Downloading archives RACF resource profile BJT.<DB_QUALIFIER>.VIEW.ARCH.DOWNLOAD
The download actions that a user can perform on an archive are determined by the following levels of access:
  • NONE: The user cannot download archives.
  • READ: The user can download archives.
Set UACC(NONE) if your site policy prohibits downloading archives or limits downloading to specific users or groups. Set UACC(READ) if you allow most users to download archives.
VARCHIVE: ALL|NOREPORT

Output Manager internal security configuration parameter, specified in the Policy Administration panels (ISPF A.PA).

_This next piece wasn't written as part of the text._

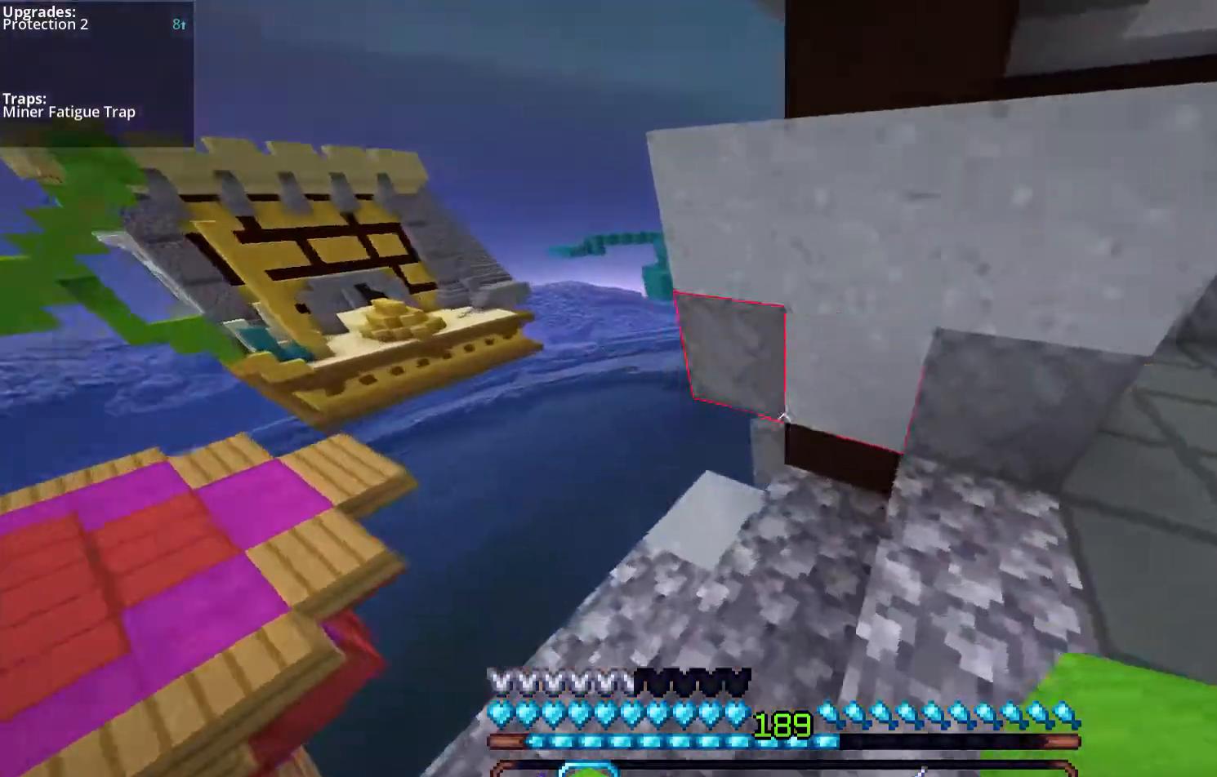
{"keys": [], "mouse": [], "events": [[268, "w", "up"], [503, "a", "up"]]}
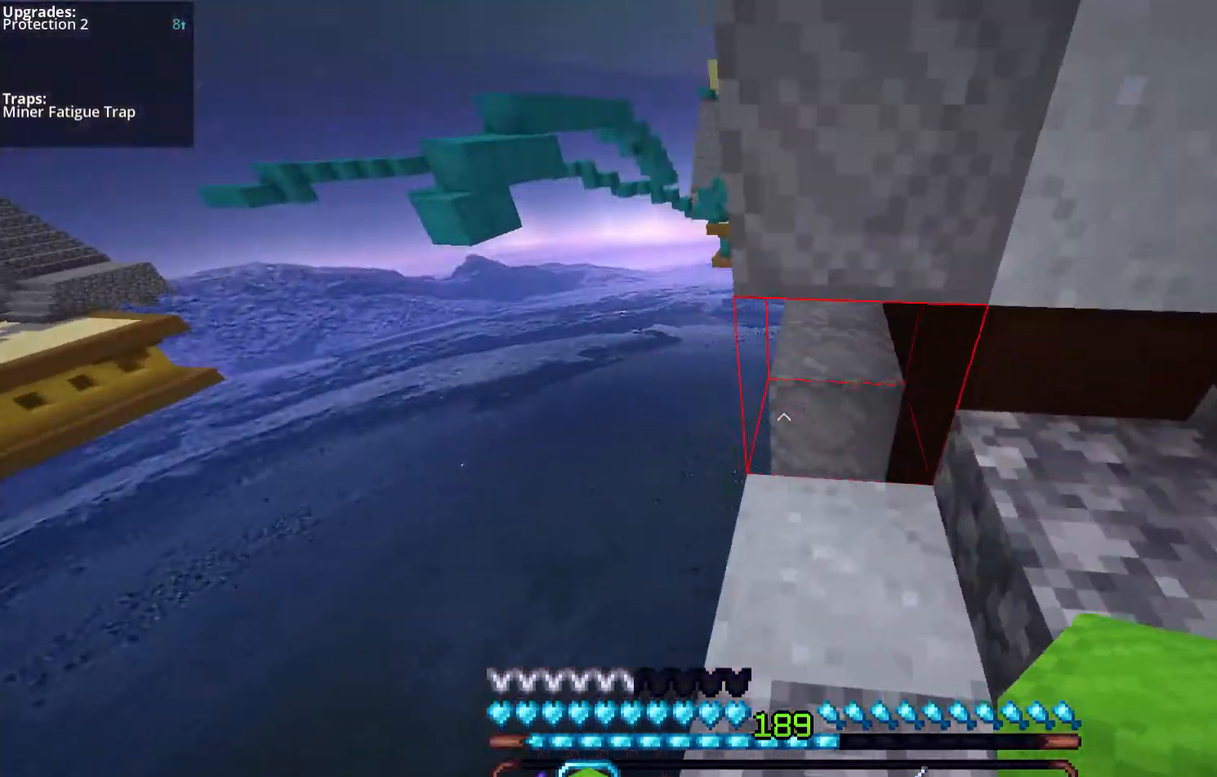
{"keys": ["d", "w"], "mouse": [], "events": [[67, "d", "down"], [502, "w", "down"]]}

Controls which archives are presented to the user when they open the View Archives panel (V.A in ISPF, or clicks the Archives link in ITOMweb). Specify ALL to display all archives, or NOREPORT to only display archives that do not have associated reports. This setting will not override permission privileges determined by RACF profiles.

ARCFILTER: ENABLE|DISABLE

Output Manager internal security configuration parameter, specified in the Policy Administration panels (ISPF A.PA).

When ENABLE is specified, the list of archives that a user sees is limited by their list of Archive Access IDs (defined in their Output Manager recipient ID). If any of the user’s Archive Access IDs match an archive name, either generic, or fully-qualified, that user can view that archive.

When DISABLE is specified, the list of archives that a user sees is not filtered by Archive Access IDs. Archive Access IDs do not need to be defined if ARCFILTER is set to DISABLE.

Started task resource profiles

Table 3. RACF resource profiles for started task security
Security option Description
Policy Activate/Deactivate BJT.<DB_QUALIFIER>.CMND

Notes on security

Notes:
  • If permission to perform an operation is controlled by more than one resource or flag, you must satisfy both criteria.
  • Bundle printing with BJTBATCH requires access to BJT.<DB_QUALIFIER>.ADM.BUN. If you submit bundle printing through the started task via a modify command, the ID of the STC needs access to BJT.<DB_QUALIFIER>.ADM.BUN. When bundle printing is performed by a user submitting BJT@BUNP, then that user needs appropriate access to BJT.<DB_QUALIFIER>.ADM.BUN.
  • The started task must have ALTER access to BJT.<DB_QUALIFIER>.VIEW.RPRT for automatic printing.